- PROBLEM TO SOLVE
Could you transcribe the lines of the data starting at the line containing "ERÉ ZBOŽÍ JE MOŽNÉ VYZVEDOUT" and ending at the line containing "Pouze skutečné náklady", with both of those lines included?

(Recorded data)
##########

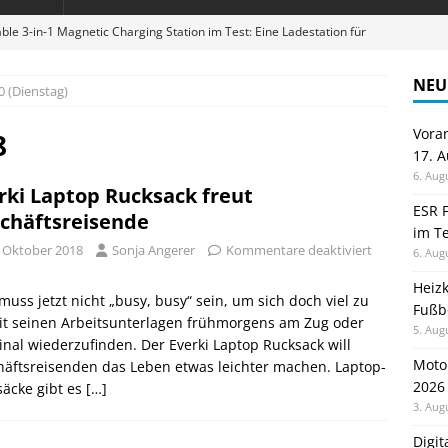
ble 3-in-1 Magnetic Charging Station im Test: Eine Ladestation für
NEU
0 (Dienstag)
en sparen: Eve Thermostat macht die Fußbodenheizung smart
Vora
8
17. 
 im Test: Mein Begleiter für Wacken 2026
TELEFON
6. Aug
rki Laptop Rucksack freut
Wanduhr von Lunartec: Großes LED-Display trifft auf bunte
ESR F
chäftsreisende
im Te
 HERD
. Oktober 2018
Sonja Angerer
Kommentare deaktiviert
6. Aug
digung: Back to School 2026 startet am 17. August
ALLGEMEIN
Heiz
uss jetzt nicht „busy, busy“ sein, um sich doch viel zu
Fußb
it seinen Arbeitsunterlagen frühmorgens am Zug oder
5. Aug
nal wiederzufinden. Der Everki Laptop Rucksack will
Moto
äftsreisenden das Leben etwas leichter machen. Laptop-
2026
äcke gibt es
[…]
3. Aug
Digi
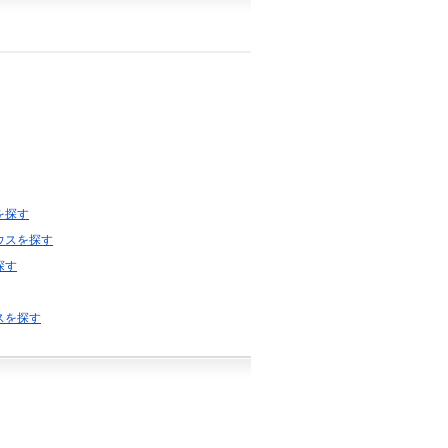
を探す
ウスを探す
探す
スを探す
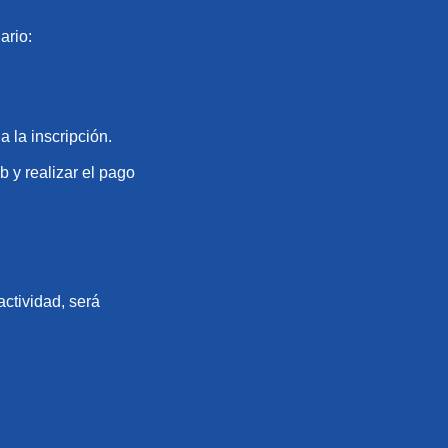
ario:
 la inscripción.
b y realizar el pago
actividad, será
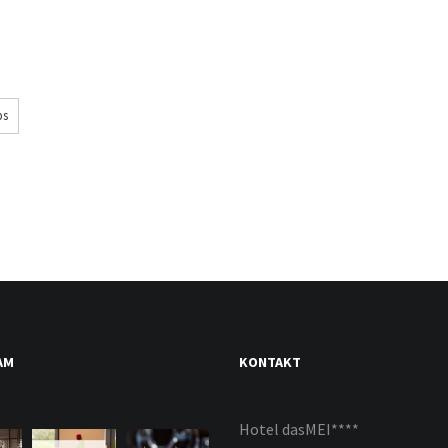
ps
AM
KONTAKT
Hotel dasMEI****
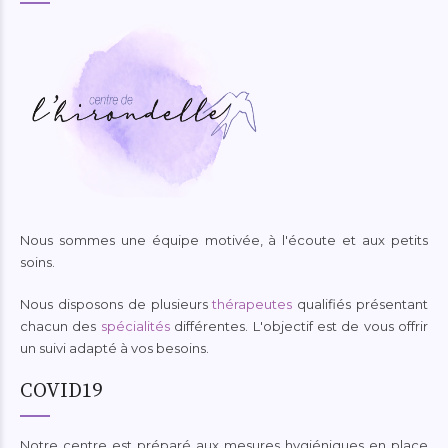
Nous sommes une équipe motivée, à l'écoute et aux petits
soins.
Nous disposons de plusieurs
thérapeutes
qualifiés présentant
chacun des
spécialités
différentes. L'objectif est de vous offrir
un suivi adapté à vos besoins.
COVID19
Notre centre est préparé aux mesures hygiéniques en place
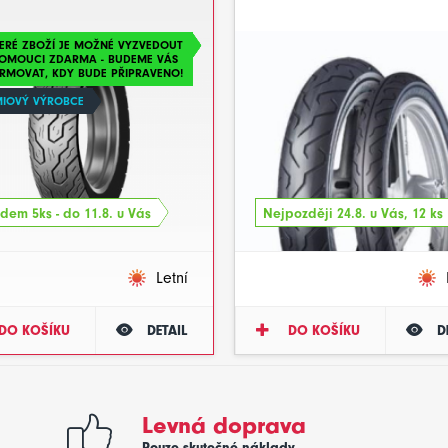
ERÉ ZBOŽÍ JE MOŽNÉ VYZVEDOUT
LOMOUCI ZDARMA - BUDEME VÁS
RMOVAT, KDY BUDE PŘIPRAVENO!
MIOVÝ VÝROBCE
dem 5ks - do 11.8. u Vás
Nejpozději 24.8. u Vás, 12 ks
Letní
DO KOŠÍKU
DETAIL
DO KOŠÍKU
D
Levná doprava
Pouze skutečné náklady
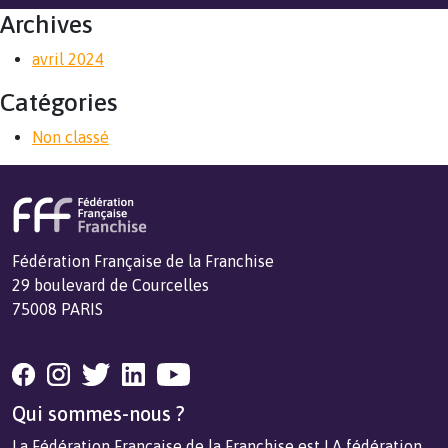
Archives
avril 2024
Catégories
Non classé
Fédération Française de la Franchise
29 boulevard de Courcelles
75008 PARIS
Qui sommes-nous ?
La Fédération Française de la Franchise est LA fédération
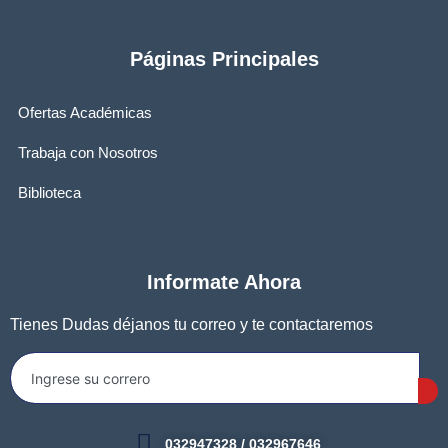
Páginas Principales
Ofertas Académicas
Trabaja con Nosotros
Biblioteca
Informate Ahora
Tienes Dudas déjanos tu correo y te contactaremos
032947328 / 032967646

##########

- RESPONSE
ERÉ ZBOŽÍ JE MOŽNÉ VYZVEDOUT
LOMOUCI ZDARMA - BUDEME VÁS
RMOVAT, KDY BUDE PŘIPRAVENO!
MIOVÝ VÝROBCE
dem 5ks - do 11.8. u Vás
Nejpozději 24.8. u Vás, 12 ks
Letní
DO KOŠÍKU
DETAIL
DO KOŠÍKU
D
Levná doprava
Pouze skutečné náklady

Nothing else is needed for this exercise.